Common enough here in Australia and the UK, too.
Usually a full-time trained nurse in larger schools who is not only there for first-aid and emergencies, but also provides health education and information, deals with pupil assessment and support for parents and staff, vaccination programs, health counseling etc.
As they are not part of the usual parent/teacher/pupil dynamic, they can offer greater confidentiality and can be more approachable for pupils.
i’m not fishing for information about you but i’d love to know what region of the country you’re in. in my part of the world, texas, public schools have been well known for being sued for this kind of thing. in my area, north central texas, the only school i know of that tried to do anything even close to that was a district that occasionally used chicanery to convince parents of spec. ed. students to have their kids dismissed from spec. ed. so the district could use discipline programs that otherwise would have had to have gone through the ard process. when the texas education agency got wind of that it came to the district, got rid of some of the administrators who had pushed that, and they don’t do that any more. to put that another way, the public schools where i’m from don’t get to pick and choose students at all. that shit is illegal.
again, i’m speaking of what happens around here with charter schools, but generally if parents have moved their children to a charter school that turns out to be run with an eye more to the profit margin than to the educational benefit of the students, the only choice the parents have is to go back to the public school which has had its funding reduced to finance the charter school which is more of a vicious circle than a virtuous one.
Oh, come on, you’re totally fishing!

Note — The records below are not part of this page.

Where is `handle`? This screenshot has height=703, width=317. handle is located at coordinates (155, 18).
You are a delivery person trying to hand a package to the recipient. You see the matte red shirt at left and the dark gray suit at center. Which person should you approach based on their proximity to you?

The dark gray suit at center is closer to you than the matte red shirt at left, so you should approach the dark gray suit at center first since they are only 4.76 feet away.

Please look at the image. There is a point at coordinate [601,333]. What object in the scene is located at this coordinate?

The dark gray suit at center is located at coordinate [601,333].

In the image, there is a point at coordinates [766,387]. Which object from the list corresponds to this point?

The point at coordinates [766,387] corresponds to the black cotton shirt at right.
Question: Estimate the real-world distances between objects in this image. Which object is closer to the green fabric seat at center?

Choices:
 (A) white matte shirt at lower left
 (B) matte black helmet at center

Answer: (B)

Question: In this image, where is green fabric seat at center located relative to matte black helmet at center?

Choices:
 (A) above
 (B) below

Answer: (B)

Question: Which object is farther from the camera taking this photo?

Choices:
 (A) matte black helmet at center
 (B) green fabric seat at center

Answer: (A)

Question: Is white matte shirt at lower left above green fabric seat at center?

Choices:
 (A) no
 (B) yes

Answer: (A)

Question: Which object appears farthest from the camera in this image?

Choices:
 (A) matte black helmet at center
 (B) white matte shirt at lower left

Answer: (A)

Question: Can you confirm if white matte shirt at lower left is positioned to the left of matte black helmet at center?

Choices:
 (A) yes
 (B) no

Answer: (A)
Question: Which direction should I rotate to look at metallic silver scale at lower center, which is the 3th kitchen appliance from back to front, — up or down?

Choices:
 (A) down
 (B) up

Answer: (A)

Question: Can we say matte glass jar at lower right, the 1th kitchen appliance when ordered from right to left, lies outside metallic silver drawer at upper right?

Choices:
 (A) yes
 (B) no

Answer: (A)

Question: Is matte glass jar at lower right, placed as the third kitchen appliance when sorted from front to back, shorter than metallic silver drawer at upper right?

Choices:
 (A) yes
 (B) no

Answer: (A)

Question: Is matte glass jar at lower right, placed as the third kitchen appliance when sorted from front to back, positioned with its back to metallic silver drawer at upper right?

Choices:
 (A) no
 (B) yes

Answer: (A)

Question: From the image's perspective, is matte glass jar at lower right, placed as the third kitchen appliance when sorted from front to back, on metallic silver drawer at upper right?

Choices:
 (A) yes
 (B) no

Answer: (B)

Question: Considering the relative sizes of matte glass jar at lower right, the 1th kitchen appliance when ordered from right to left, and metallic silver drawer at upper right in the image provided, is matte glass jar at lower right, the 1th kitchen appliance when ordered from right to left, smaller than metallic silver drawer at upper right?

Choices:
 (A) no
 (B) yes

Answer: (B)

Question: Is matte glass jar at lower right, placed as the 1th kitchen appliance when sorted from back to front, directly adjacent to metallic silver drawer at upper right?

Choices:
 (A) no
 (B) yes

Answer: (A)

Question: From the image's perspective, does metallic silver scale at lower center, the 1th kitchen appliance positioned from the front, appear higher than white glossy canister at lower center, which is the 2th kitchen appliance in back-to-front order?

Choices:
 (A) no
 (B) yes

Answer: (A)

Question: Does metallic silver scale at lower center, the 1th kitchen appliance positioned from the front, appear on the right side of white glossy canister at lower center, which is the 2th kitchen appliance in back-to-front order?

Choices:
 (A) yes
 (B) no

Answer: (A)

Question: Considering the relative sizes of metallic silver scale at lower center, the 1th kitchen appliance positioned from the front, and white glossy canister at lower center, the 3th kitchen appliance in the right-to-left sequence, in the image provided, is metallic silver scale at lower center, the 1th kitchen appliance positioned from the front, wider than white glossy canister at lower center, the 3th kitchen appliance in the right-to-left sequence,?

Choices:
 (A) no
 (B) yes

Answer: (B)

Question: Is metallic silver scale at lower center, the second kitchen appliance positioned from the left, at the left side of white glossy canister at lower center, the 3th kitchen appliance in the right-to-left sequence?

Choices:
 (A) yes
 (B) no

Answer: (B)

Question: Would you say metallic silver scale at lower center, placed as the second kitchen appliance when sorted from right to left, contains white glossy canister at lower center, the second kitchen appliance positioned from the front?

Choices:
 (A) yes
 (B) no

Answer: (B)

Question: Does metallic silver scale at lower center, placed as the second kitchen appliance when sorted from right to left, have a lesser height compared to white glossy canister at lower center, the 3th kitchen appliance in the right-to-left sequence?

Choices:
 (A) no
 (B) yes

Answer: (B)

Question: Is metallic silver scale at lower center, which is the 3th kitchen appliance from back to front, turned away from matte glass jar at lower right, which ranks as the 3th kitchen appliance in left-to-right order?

I’m in California. What you described happens all over the country in a variety of ways. There are often lawsuits and often not, depending on the kind of people involved. Which is really the case in all of education. Public, charter, union, non-union, what makes a situation good or bad is the quality of the people involved. And there are good and bad (though, despite my cynicism, I think mostly good) people in education in every part of the country.
In California, the money follows the student. So, if they go back to their local public school, that school benefits. If, in Texas (where I’m from, btw!, and know some very devoted educators there), the money doesn’t follow the student, then I think that’s a big mistake, and can lead, especially in under-funded districts, to the kind of disparities that you’re quite right to be concerned about.
It happened to me. I was bullied in my first high school. I got labelled emotionally disturbed* so they didn’t have to deal with the bullying and I got transferred to another high school. I was bullied even worse in the second high school, and beaten up on a regular basis, and beaten unconscious by rumored neo-Nazis.
*Admittedly, years of bullying can leave one emotionally disturbed and struggling with ptsd and cptsd.